Analogies have been made that the Iranian regime is the Middle East’s North Korea. Such an analogy fails to comprehensively characterize Tehran’s role in the region, as well as identify the differences between North Korea and Iran.
When it comes to their roles within their respective regions, the Iranian regime plays a much more destabilizing and destructive role than North Korea does.

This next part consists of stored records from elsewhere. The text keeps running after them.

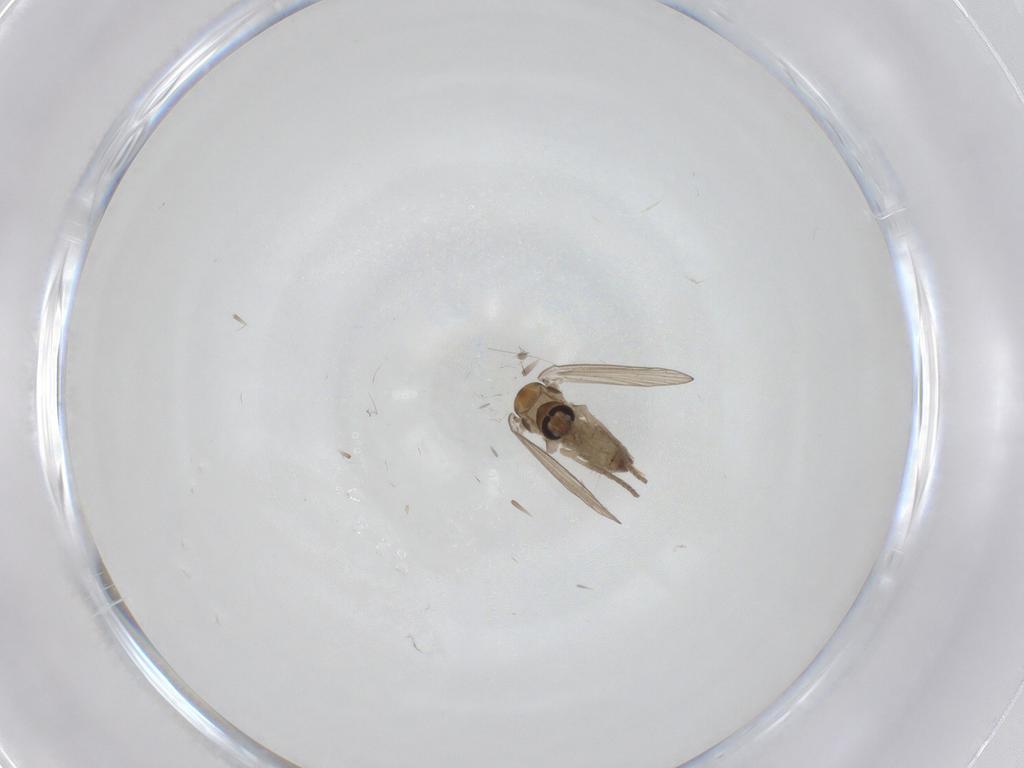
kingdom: Animalia
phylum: Arthropoda
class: Insecta
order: Diptera
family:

Through its military forces, the Islamic Republic is actively engaged in intervening in the domestic affairs of other nations in the Middle East. For example, in Syria, Iranian leaders have admitted that their Islamic Revolutionary Guard Corps (IRGC) and its elite branch, the Quds Force, are fighting on the ground alongside Bashar Assad’s forces. In addition, Iran is providing financial, weapons, advisory and intelligence assistance to the Syrian regime apparatus.
Putting their direct military intervention aside, Iranian leaders have successfully formed powerful proxies and Shiite militias in Syria in order to serve the revolutionary and geopolitical interests of Iran’s Supreme Leader Ayatollah Ali Khamenei and his gilded circle.
The Iranian leaders’ plan is a long-term one — to make political realities out of these militias, ensuring Iran’s infiltration and domination of the nation in case Assad falls. In other words, Iran’s plan is to make itself a winner whether the Syrian president is toppled or remains in power, as Tehran would continue to have influence and control in the security, political and intelligence infrastructure of Syria.
In Iraq, the Iranian regime has placed many individuals in positions of power in order to guarantee that every policy passed in Baghdad serves Tehran’s interests. Through its sectarian agenda, the Iranian regime also employs the strategy of divide and conquer by exploiting the delicate line between the Shiites and Sunnis. The same policy is enacted in Bahrain and Kuwait in order to encourage dissent between communities.
Furthermore, under the aegis of the IRGC, Iran’s leaders believe they have ensured their presence in Iraq for decades to come, as well as being capable of dictating Iraq’s future policies by setting up the People’s Mobilization Forces (PMF). The PMF is a conglomerate of more than 40 Iraqi militia groups, which act in favor of the Iranian regime’s interests and enjoy close ties with the head of the Quds Force, Qassem Soleimani.
Iran’s military activities stretch beyond the boundaries of its neighboring countries. In Lebanon, Iran managed to form its proxies right after the establishment of the Islamic Republic in 1979. Even in Yemen, where Iranian leaders do not have any significant stakes to preserve, the regime intervenes. In Sanaa, the heightened and continuing crisis is mainly due to the fact that Iran persists in providing weapons and ammunition to the Houthis. Several of Iran’s shipments have been intercepted recently.
Does North Korea play the same role in East Asia? Does North Korea have military forces on the ground in China, Japan, Taiwan, the Philippines or Russia who are fighting to topple those governments? Does North Korea have militias and proxies battling and killing people in Tokyo, Seoul, Beijing, Moscow, Manila or Taipei in order to preserve the interests of Pyongyang? The answers to these questions are no.
North Korea mostly resorts to heated rhetoric from time to time that causes heightened tensions. These tensions normally subside immediately after the rhetoric is removed.
Most recently, the highest-ranking US general reinforced the argument laid out above. Gen. Joseph Dunford, chairman of the joint chiefs of staff, pointed out last week that North Korea has not really altered its military posture despite the recent heated rhetoric. “While the political space is clearly very charged right now, we haven’t seen a change in the posture of North Korean forces and we watch that very closely,” he said. “What we haven’t seen is military activity that would be reflective of the charged political environment.”
Arguing that the Iranian regime’s actions in the Middle East are similar to North Korea’s actions in East Asia is an inaccurate analogy due to the fact that it fails to depict the full picture, including the political and military agendas of these two regimes. North Korea is nowhere near as destabilizing in East Asia as Iran is in the Middle East.
North Korea mostly resorts to rhetoric that heightens tensions. But Iran forcibly and actively takes military and political measures to destabilize the region through various paths, including financing and arming its militias, as well as dispatching its military and paramilitary forces to other nations.
The Iranian regime actively intervenes in other countries and employs belligerent and imperialistic policies to achieve its regional hegemonic ambitions by dominating and controlling the political, security and intelligence systems of other countries.
North Korea talks, but the Iranian regime acts.